Objective 1
Reproduce the passage of the piece about Facebook's feed between "I will try and" and "do the Macarena.", inclusive.
Objective 2
Answer these questions using the piece about Facebook's feed:
(a) What product did the writer make a small fortune selling?
(b) Which type of bread does the writer say they are?
(c) Which dance does the writer say we never had a chance to do at Zuckerberg's party?
Objective 3
Carry the piece about Facebook's feed forward from its last line.

UNPROFESSIONALISM DISCLAIMER: I have made a small fortune from selling a product called ‘Shit the Bed Hot Sauce’. In an era where everyone is trying their hardest to be as ‘professional’ as possible I did the opposite, disrupted the market and won. My writing style is indicative of this. If you can’t handle that, please move along. But if you’d like to learn something about Facebook from someone who has used it with great success and aren’t easily offended read on.
Did you notice sometime in the last few months that overnight your Facebook feed went from being hours of ‘down the rabbit hole’ fun and distraction – cat videos, pranks and silly quizzes (what type of bread are you? I’m a Ciabatta!!) to simply just photos of your friends’ holidays to Bali, memories from 5 years ago before we were lame and that ring finger we’re all “so jealous” of with the ubiquitous caption:
“She said YES!!”
Two months wages for that? RUN FOR THE HILLS HONEY!!
And with that Facebook was ruined overnight and no layperson knew why.
I will try and explain as simply as I can: Mark Zuckerberg metaphorically threw the biggest and best party we’d ever been invited to. He then took a dump in the punchbowl before we’d even had a chance to do the Macarena.
This list could be summarised simply by these 5 points:
1. The algorithm
2. The algorithm
3. The algorithm
4. The algorithm
5. Dick memes. No sorry my mistake – it’s the algorithm again.

Collected data
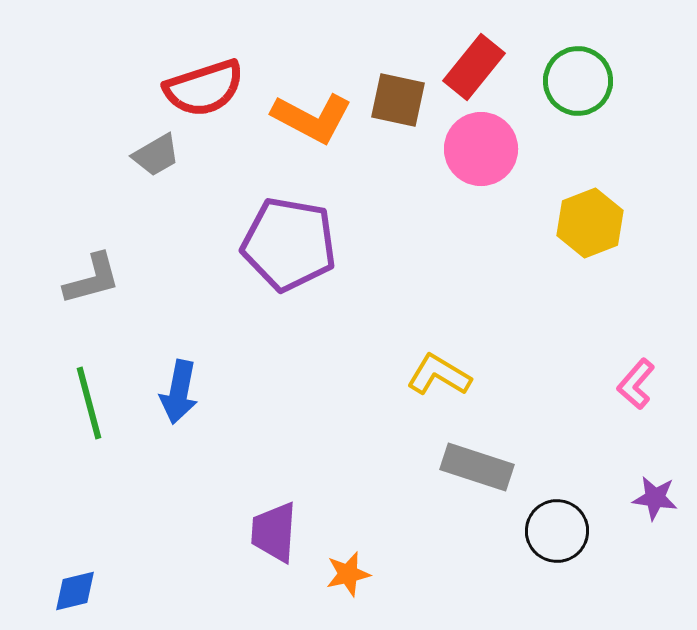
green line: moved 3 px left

Task result 1
I will try and explain as simply as I can: Mark Zuckerberg metaphorically threw the biggest and best party we’d ever been invited to. He then took a dump in the punchbowl before we’d even had a chance to do the Macarena.

Task result 2
(a) A product called 'Shit the Bed Hot Sauce'.
(b) A Ciabatta.
(c) The Macarena.

Task result 3
Since January I’ve been bemoaning the algorithm to everyone from my blank faced beautician: “Wots a Argos-rhythm?” To Perth’s biggest internet celebrity since the ‘Worst of Perth Couch’ Ozzy Man Reviews. He’s Perth’s only bona fide internet celebrity who’s built a massive following off of the back of organic Facebook reach. So to say he’s annoyed is an understatement.
I’m gonna break it down like MC Hammer, so the next time you go to the beautician you can tell Susan why her ‘Back, Crack and Sack’ discount offer isn’t getting the traction it used to on Facebook.
1. What is this mysterious Algorithm?
In the olden days, Facebook used to deliver posts to you in chronological order. When you logged in you saw the newest things at the top your feed. But as more and more people joined and started sharing every boring detail of their day Facebook needed to learn a way to show you what it thought was the best, to keep you there and get you hooked.
Until recently it was dictated by everything you interacted with – funny pages, memes, news sites, your ex girlfriend (you creep, she should block you but she’s too nice). You liked, you clicked and then whammo the algorithm learned that’s what you like, so that is what you get…. or got.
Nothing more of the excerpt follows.